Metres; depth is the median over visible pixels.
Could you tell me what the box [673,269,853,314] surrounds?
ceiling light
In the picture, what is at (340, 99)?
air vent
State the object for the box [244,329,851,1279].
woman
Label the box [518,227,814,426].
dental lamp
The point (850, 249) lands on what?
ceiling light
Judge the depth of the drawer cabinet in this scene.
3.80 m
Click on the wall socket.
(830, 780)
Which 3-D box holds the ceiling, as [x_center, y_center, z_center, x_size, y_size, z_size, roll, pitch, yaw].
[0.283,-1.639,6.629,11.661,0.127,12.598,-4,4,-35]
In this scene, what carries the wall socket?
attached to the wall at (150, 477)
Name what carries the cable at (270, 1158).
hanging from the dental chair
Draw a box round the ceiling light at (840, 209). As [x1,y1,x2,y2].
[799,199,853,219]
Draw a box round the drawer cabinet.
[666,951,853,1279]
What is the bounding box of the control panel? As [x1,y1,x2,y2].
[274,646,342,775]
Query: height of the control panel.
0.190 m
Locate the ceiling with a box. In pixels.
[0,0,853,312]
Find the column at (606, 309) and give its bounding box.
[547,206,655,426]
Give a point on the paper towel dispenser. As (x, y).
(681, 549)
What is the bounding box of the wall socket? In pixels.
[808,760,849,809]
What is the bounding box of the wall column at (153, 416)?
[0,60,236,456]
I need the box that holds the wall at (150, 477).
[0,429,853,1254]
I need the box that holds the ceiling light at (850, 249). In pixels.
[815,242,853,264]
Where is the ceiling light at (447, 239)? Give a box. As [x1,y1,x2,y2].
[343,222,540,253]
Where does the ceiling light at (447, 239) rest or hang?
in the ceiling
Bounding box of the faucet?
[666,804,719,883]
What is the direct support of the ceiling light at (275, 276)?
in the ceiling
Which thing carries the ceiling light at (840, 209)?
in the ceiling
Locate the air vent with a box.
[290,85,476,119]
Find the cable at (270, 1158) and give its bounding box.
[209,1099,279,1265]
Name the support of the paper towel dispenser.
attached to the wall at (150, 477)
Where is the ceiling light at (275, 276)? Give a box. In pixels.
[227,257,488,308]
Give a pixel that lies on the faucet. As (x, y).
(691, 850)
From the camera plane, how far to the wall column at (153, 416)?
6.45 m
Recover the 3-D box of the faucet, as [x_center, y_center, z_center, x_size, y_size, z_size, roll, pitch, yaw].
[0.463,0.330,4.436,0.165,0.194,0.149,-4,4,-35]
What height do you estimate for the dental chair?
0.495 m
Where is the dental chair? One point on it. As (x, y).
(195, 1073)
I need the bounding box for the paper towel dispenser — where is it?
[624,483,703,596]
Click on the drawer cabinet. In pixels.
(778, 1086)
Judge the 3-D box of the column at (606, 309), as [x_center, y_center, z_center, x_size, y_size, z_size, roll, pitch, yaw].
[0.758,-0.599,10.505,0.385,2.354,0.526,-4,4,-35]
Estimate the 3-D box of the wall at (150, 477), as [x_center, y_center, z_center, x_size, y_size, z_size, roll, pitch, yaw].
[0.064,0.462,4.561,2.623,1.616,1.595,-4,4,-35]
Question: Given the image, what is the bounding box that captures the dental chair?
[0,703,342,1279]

-- What to do --
Set down every entry exactly as it appears.

-- Exercise result --
Metres; depth is the median over visible pixels.
Could you tell me what the box [673,269,853,314] surrounds?
ceiling light
In the picture, what is at (340, 99)?
air vent
State the object for the box [244,329,851,1279].
woman
Label the box [518,227,814,426].
dental lamp
The point (850, 249) lands on what?
ceiling light
Judge the depth of the drawer cabinet in this scene.
3.80 m
Click on the wall socket.
(830, 780)
Which 3-D box holds the ceiling, as [x_center, y_center, z_center, x_size, y_size, z_size, roll, pitch, yaw].
[0.283,-1.639,6.629,11.661,0.127,12.598,-4,4,-35]
In this scene, what carries the wall socket?
attached to the wall at (150, 477)
Name what carries the cable at (270, 1158).
hanging from the dental chair
Draw a box round the ceiling light at (840, 209). As [x1,y1,x2,y2].
[799,199,853,219]
Draw a box round the drawer cabinet.
[666,951,853,1279]
What is the bounding box of the control panel? As [x1,y1,x2,y2].
[274,646,342,775]
Query: height of the control panel.
0.190 m
Locate the ceiling with a box. In pixels.
[0,0,853,312]
Find the column at (606, 309) and give its bounding box.
[547,206,655,426]
Give a point on the paper towel dispenser. As (x, y).
(681, 549)
What is the bounding box of the wall socket? In pixels.
[808,760,849,809]
What is the bounding box of the wall column at (153, 416)?
[0,60,236,456]
I need the box that holds the wall at (150, 477).
[0,429,853,1254]
I need the box that holds the ceiling light at (850, 249). In pixels.
[815,242,853,264]
Where is the ceiling light at (447, 239)? Give a box. As [x1,y1,x2,y2].
[343,222,540,253]
Where does the ceiling light at (447, 239) rest or hang?
in the ceiling
Bounding box of the faucet?
[666,804,719,883]
What is the direct support of the ceiling light at (275, 276)?
in the ceiling
Which thing carries the ceiling light at (840, 209)?
in the ceiling
Locate the air vent with a box.
[290,85,476,119]
Find the cable at (270, 1158) and give its bounding box.
[209,1099,279,1265]
Name the support of the paper towel dispenser.
attached to the wall at (150, 477)
Where is the ceiling light at (275, 276)? Give a box. In pixels.
[227,257,488,308]
Give a pixel that lies on the faucet. As (x, y).
(691, 850)
From the camera plane, how far to the wall column at (153, 416)?
6.45 m
Recover the 3-D box of the faucet, as [x_center, y_center, z_center, x_size, y_size, z_size, roll, pitch, yaw].
[0.463,0.330,4.436,0.165,0.194,0.149,-4,4,-35]
What height do you estimate for the dental chair?
0.495 m
Where is the dental chair? One point on it. As (x, y).
(195, 1073)
I need the bounding box for the paper towel dispenser — where is it?
[624,483,703,596]
Click on the drawer cabinet. In pixels.
(778, 1086)
Judge the 3-D box of the column at (606, 309), as [x_center, y_center, z_center, x_size, y_size, z_size, roll, pitch, yaw].
[0.758,-0.599,10.505,0.385,2.354,0.526,-4,4,-35]
Estimate the 3-D box of the wall at (150, 477), as [x_center, y_center, z_center, x_size, y_size, z_size, roll, pitch, yaw].
[0.064,0.462,4.561,2.623,1.616,1.595,-4,4,-35]
Question: Given the image, what is the bounding box that captures the dental chair?
[0,703,342,1279]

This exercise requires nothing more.